Recycle trash bins in Zhongbu village. They can only be opened after scanning a QR code with a mobile phone. Users can collect points in exchange for cash to promote recycling habits. (Photo by CK Tan)

Despite cities such as Beijing and Shenzhen having full 5G coverage, most mobile apps are optimized for 4G devices. Even so, there will be 650 million 5G users in China by 2023, up from 160 million in 2020, according to an estimate by Daxue Consulting in Shanghai.

China leads the world with over 700,000 5G base stations erected in 300 cities since the initial rollout in 2019. Another 600,000 will be added this year, part of the country's 1.2 trillion yuan ($185 billion) budget for building the 5G network through 2025, CAICT said.

But this is only a fraction of the 10 million base stations needed to cover the entire country, according to an estimate by China Unicom Research.

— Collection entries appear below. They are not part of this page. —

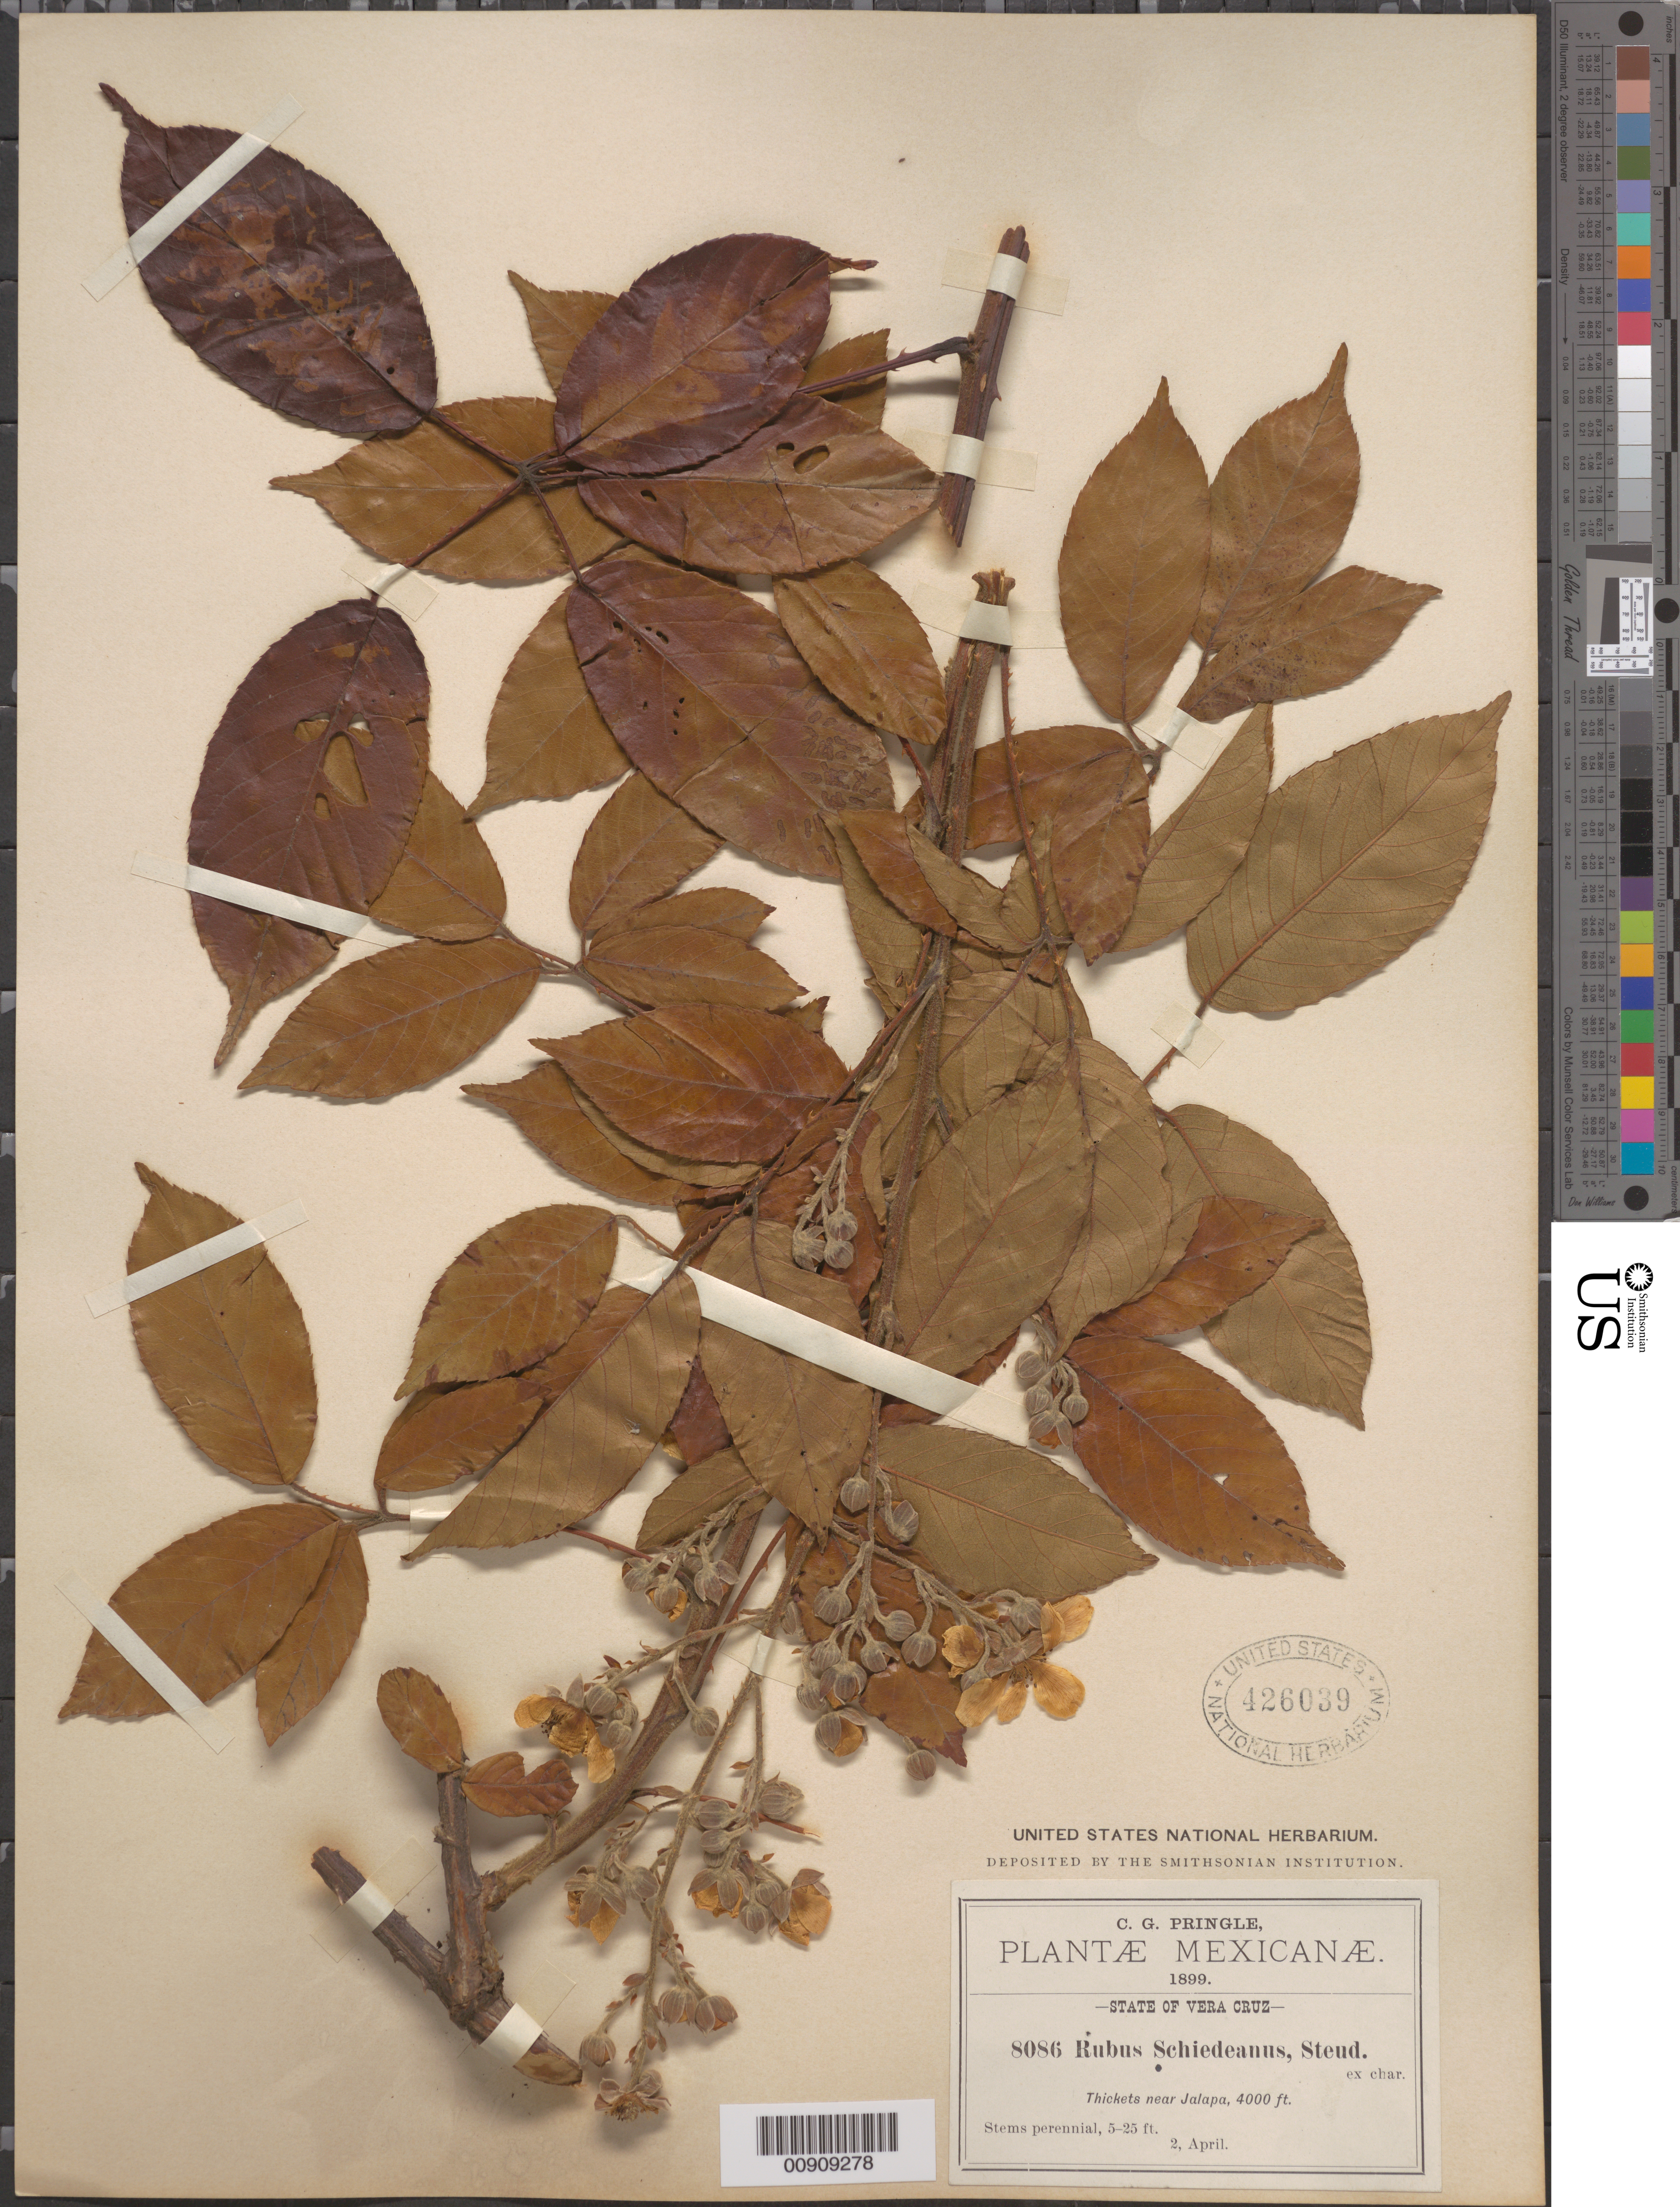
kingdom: Plantae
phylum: Tracheophyta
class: Magnoliopsida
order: Rosales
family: Rosaceae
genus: Rubus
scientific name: Rubus schmidelioides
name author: A. Cunn.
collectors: C. G. Pringle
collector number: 8086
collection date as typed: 02 Apr 1899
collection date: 1899-04-02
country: Mexico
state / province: Veracruz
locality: Near Jalapa, Veracruz.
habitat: Thickets.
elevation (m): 1219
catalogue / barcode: US 426039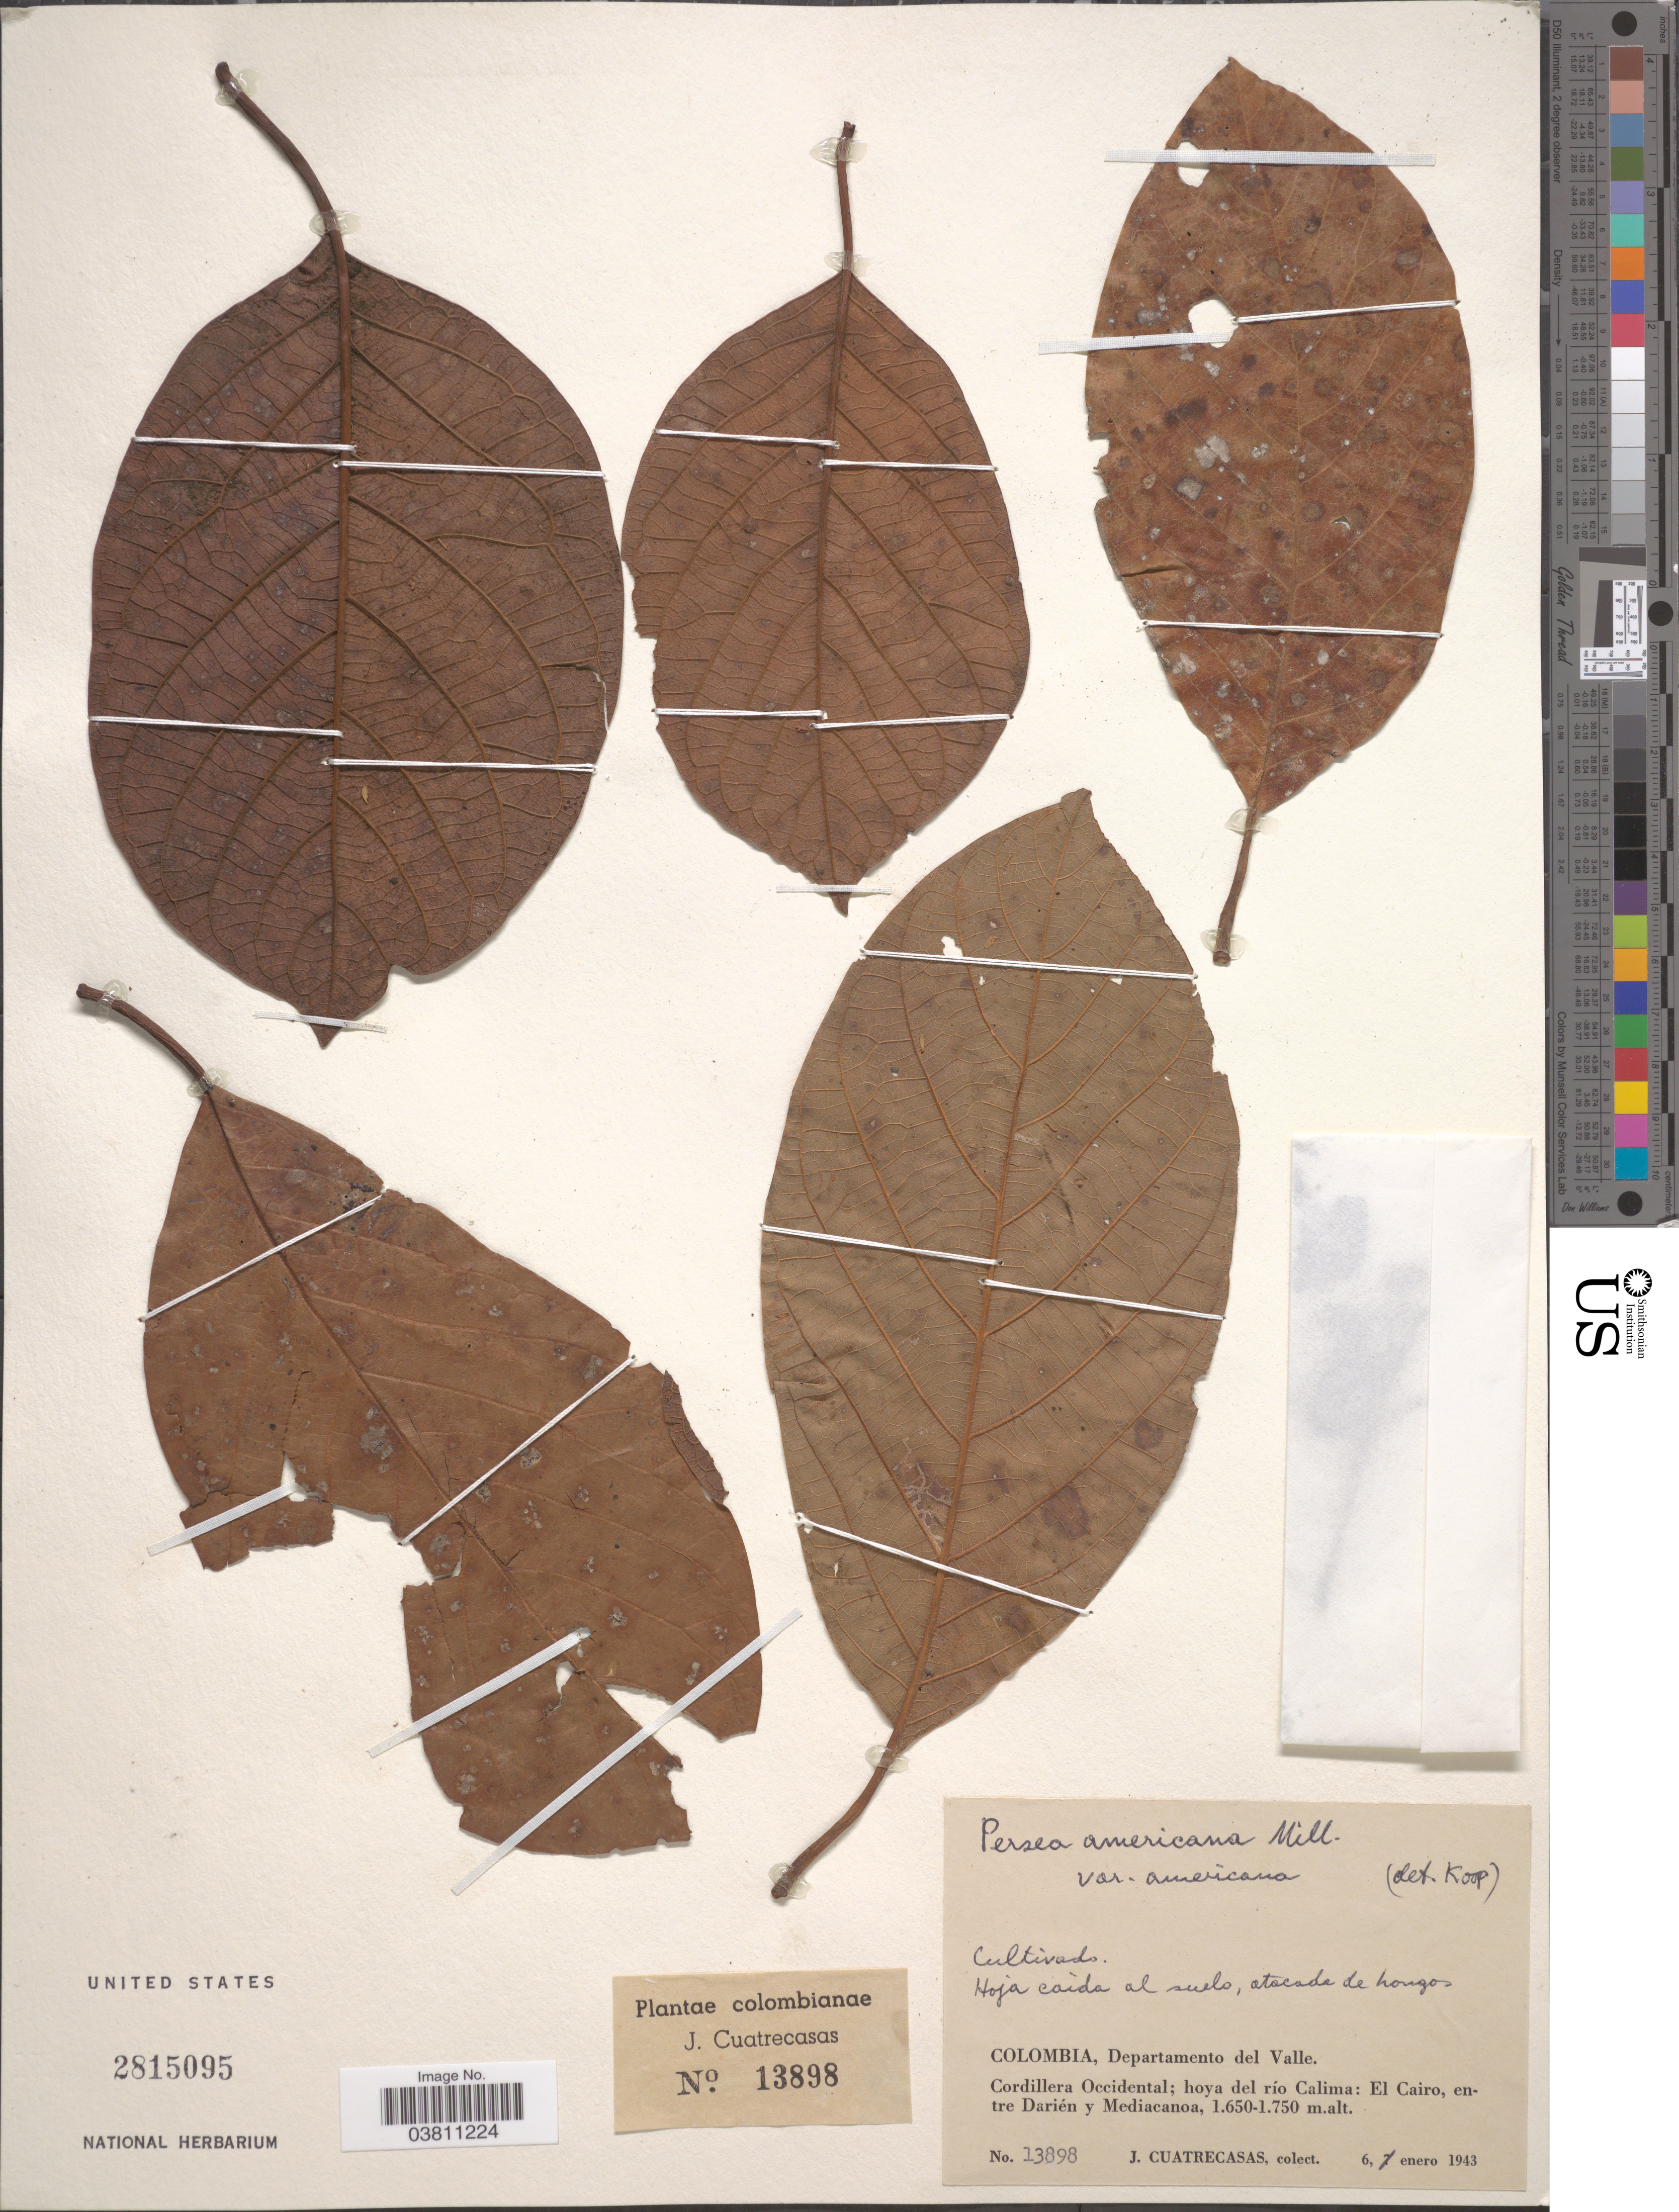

Despite shortfalls in coverage and apps, 5G smartphone shipments continue to rise, accounting for 51% of the 281 million units sold in the first 11 months of 2020.

"The 5G village serves as a good example of possible 5G applications, hinting to where investments might go in the future in terms of application development," said Thomas Zhang, head of research at Uzabase, a Japanese media company, in Shanghai.

CAICT said some 80% of 5G applications set for rollout in coming years will be aimed at industry, with the rest focused on consumers. Economists expect semiconductors, smart devices and autonomous vehicles to be among 5G-related sectors that will drive domestic demand.

Chinese policymakers are attempting to circumvent the impact of U.S. sanctions imposed against technology its companies, notably Huawei Technologies and ZTE.

Chinese companies will continue to face barriers to the most advanced foreign technologies, even under the Biden administration, Nomura said in a Jan. 6 note. "In the long-run, Huawei and other tech firms in China will have to make breakthroughs in advanced technologies, for example mmWave, to support the 5G network upgrade."

In the face of this pressure, Huawei and ZTE have focused on domestic 5G projects, accounting for nearly 90% of their market share, the report said. Alibaba Group Holding will invest 200 billion yuan over three years, and Tencent will spend 500 billion yuan over a five-year period to improve 5G-related services, build new data centers, and develop chips and equipment, according to CAICT.

Extending 5G technologies beyond the cities and introducing them as part of the policy to modernize villages are among the government's development goals.

"From a strategic perspective, only by achieving rural vitalization will the dream of national rejuvenation be fulfilled," President Xi Jinping said on Dec.28 at rural work conference.